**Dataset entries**
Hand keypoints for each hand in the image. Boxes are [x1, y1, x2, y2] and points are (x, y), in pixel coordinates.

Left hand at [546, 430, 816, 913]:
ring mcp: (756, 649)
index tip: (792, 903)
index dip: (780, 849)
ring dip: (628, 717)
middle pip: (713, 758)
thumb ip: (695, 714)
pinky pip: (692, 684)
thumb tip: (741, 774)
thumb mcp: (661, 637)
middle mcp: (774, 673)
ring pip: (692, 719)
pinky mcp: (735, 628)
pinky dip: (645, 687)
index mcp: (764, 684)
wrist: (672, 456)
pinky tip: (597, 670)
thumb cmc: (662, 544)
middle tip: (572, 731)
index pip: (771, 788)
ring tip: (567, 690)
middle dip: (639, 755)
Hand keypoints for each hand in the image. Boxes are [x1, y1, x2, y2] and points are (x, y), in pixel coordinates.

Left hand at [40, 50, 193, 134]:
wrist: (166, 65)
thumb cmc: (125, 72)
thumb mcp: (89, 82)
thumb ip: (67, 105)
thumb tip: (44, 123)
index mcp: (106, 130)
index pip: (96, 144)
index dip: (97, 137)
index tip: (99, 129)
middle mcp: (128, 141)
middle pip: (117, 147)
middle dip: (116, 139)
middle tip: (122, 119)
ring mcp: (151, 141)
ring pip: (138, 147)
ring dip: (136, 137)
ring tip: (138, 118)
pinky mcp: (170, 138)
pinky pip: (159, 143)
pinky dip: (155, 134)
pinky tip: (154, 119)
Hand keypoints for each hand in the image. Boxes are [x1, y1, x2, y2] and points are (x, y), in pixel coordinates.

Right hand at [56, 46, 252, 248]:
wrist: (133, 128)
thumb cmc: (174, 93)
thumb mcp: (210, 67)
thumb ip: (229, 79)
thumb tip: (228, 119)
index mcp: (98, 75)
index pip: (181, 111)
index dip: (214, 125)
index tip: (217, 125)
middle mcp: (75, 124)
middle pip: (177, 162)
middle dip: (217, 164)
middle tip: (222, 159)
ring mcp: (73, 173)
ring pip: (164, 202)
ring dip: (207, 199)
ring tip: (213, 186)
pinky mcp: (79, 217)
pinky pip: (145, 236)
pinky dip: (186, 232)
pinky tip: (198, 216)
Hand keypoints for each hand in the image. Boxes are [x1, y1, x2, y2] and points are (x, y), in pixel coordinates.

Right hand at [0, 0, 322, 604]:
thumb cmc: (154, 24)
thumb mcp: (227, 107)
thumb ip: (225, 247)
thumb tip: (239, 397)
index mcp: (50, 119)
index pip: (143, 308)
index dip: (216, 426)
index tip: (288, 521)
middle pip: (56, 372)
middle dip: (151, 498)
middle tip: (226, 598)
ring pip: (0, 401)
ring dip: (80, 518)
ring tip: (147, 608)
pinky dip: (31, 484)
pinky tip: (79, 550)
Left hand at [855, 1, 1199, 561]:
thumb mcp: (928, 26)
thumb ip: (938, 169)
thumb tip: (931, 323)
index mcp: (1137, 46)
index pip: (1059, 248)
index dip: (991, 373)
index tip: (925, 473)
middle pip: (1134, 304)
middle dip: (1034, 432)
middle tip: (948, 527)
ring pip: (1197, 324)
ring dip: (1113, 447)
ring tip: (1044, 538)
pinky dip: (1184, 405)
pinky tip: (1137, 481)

**WORK INSTRUCTION**
Please show the lines in the entries above that hold the string "Left".

**YOUR SOLUTION**
Left hand at [546, 430, 816, 913]:
Left hand at [40, 50, 193, 134]:
Left hand at [855, 1, 1199, 561]:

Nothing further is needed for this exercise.